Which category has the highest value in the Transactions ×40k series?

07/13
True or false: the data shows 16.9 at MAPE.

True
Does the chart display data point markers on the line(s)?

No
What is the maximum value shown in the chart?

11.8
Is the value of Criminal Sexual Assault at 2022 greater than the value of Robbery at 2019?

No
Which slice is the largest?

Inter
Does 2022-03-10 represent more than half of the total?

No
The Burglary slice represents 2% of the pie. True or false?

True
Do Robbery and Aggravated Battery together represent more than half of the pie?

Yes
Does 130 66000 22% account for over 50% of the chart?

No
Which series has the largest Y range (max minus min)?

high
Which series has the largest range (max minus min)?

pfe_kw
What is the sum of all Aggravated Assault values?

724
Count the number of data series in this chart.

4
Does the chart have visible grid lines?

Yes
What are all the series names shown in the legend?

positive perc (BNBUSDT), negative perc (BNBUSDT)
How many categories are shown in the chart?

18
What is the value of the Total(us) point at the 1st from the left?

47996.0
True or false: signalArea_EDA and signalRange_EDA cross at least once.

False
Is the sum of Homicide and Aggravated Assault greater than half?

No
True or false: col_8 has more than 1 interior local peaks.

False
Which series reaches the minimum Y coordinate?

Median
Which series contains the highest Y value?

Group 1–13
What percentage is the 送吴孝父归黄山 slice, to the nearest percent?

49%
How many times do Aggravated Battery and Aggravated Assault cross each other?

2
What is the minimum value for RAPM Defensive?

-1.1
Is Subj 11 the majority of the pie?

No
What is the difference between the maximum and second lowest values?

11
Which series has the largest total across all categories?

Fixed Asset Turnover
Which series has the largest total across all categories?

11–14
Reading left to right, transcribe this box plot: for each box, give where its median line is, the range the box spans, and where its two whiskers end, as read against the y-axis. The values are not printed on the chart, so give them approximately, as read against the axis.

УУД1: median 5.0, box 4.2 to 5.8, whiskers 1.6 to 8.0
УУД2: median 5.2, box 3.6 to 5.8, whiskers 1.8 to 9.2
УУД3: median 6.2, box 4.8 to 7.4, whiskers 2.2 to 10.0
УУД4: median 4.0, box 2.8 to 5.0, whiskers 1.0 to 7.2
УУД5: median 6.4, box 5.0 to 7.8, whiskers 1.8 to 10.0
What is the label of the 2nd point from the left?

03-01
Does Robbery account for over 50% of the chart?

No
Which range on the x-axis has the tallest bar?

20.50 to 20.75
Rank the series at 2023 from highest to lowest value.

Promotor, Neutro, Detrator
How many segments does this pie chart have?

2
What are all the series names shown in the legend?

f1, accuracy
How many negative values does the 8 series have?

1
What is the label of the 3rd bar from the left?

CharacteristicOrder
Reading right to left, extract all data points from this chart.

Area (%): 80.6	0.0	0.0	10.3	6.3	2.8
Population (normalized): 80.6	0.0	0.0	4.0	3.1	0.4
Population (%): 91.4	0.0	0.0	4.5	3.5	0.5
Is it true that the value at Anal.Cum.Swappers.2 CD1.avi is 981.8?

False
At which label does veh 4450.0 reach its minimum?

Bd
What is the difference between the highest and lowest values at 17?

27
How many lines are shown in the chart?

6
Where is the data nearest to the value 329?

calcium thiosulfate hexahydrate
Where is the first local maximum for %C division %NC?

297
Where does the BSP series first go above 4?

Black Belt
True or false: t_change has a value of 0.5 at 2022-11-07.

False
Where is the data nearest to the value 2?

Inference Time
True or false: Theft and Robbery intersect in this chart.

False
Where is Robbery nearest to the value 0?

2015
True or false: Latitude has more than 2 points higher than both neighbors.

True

# Task objective
Reproduce the data above verbatim, from its first line through the line containing "Which slice is the largest?", including both of those lines.

# Output of the exercise
Which category has the highest value in the Transactions ×40k series?

07/13
True or false: the data shows 16.9 at MAPE.

True
Does the chart display data point markers on the line(s)?

No
What is the maximum value shown in the chart?

11.8
Is the value of Criminal Sexual Assault at 2022 greater than the value of Robbery at 2019?

No
Which slice is the largest?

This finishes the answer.